A. Temyiz Yoluna Başvuranlar

Bölge Adliye Mahkemesinin yukarıda belirtilen kararına karşı süresi içinde taraf vekillerince temyiz isteminde bulunmuştur.

B. Temyiz Sebepleri

1.Davacı- karşı davalı kadın vekili temyiz dilekçesinde özetle; kusur belirlemesi, reddedilen tazminat talepleri yönünden Bölge Adliye Mahkemesi kararının bozulmasını talep etmiştir.

2.Davalı- karşı davacı erkek vekili temyiz dilekçesinde özetle; kusur belirlemesi, reddedilen tazminat talepleri yönünden Bölge Adliye Mahkemesi kararının bozulmasını talep etmiştir.

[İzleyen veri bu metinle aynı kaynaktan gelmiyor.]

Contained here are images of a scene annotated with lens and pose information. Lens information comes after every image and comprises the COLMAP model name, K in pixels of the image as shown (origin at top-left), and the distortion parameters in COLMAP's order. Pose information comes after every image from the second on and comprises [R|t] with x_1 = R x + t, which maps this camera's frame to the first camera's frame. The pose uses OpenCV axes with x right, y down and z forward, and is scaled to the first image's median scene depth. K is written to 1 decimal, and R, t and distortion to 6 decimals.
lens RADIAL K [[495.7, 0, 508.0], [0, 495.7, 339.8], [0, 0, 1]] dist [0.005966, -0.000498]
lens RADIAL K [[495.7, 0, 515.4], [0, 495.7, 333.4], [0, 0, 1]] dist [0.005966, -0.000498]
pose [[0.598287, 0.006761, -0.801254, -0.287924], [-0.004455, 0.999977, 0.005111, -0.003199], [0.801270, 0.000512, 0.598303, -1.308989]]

1. Uyuşmazlık ve Hukuki Nitelendirme

Uyuşmazlık, kusur belirlemesi ve tazminatlar noktasında toplanmaktadır.

2. İlgili Hukuk

4721 sayılı Kanun'un 166 ncı maddesinin birinci ve ikinci fıkrası, 174 üncü maddesi, 6100 sayılı Hukuk Muhakemeleri Kanunu'nun (6100 sayılı Kanun) 190 ıncı ve 194 üncü maddesi, 369 uncu maddesinin birinci fıkrası ile 370 inci maddesinin birinci fıkrası ve 371 inci maddesi; 6098 sayılı Türk Borçlar Kanunu'nun 50 nci ve 51 inci maddeleri.

3. Değerlendirme

1.Bölge Adliye Mahkemelerinin nihai kararlarının bozulması 6100 sayılı Kanun'un 371 inci maddesinde yer alan sebeplerden birinin varlığı hâlinde mümkündür.

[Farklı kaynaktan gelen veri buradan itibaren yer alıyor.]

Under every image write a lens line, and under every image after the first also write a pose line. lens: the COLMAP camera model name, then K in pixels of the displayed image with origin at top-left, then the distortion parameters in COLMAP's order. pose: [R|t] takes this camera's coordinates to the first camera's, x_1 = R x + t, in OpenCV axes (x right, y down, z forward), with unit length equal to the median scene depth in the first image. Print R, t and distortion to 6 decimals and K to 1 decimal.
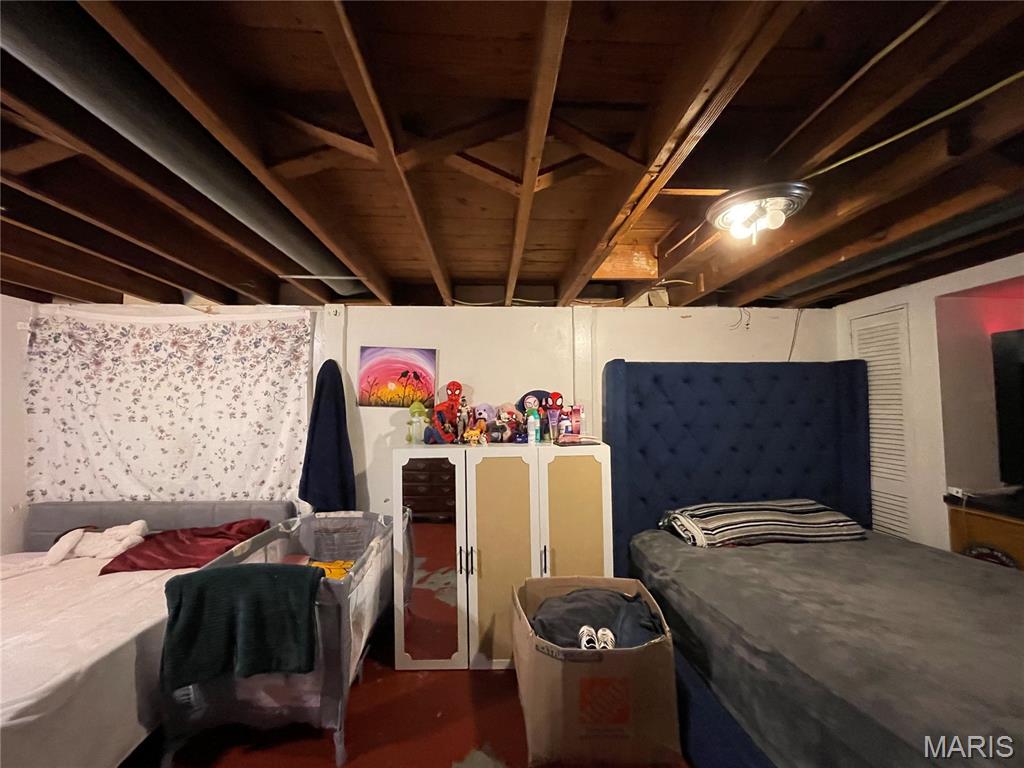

2.Temyizen incelenen karar, tarafların karşılıklı iddia ve savunmalarına, dayandıkları belgelere, uyuşmazlığa uygulanması gereken hukuk kuralları ile hukuki ilişkinin nitelendirilmesine, dava şartlarına, yargılama ve ispat kuralları ile kararda belirtilen gerekçelere göre usul ve kanuna uygun olup taraf vekillerince temyiz dilekçelerinde ileri sürülen nedenler kararın bozulmasını gerektirecek nitelikte görülmemiştir.

VI. KARAR

Açıklanan sebeplerle;

Temyiz olunan Bölge Adliye Mahkemesi kararının 6100 sayılı Kanun'un 370 inci maddesinin birinci fıkrası uyarınca ONANMASINA,

Aşağıda yazılı temyiz harçlarının temyiz edenlere yükletilmesine,

Dosyanın İlk Derece Mahkemesine, kararın bir örneğinin Bölge Adliye Mahkemesine gönderilmesine,

03.07.2024 tarihinde oy birliğiyle karar verildi.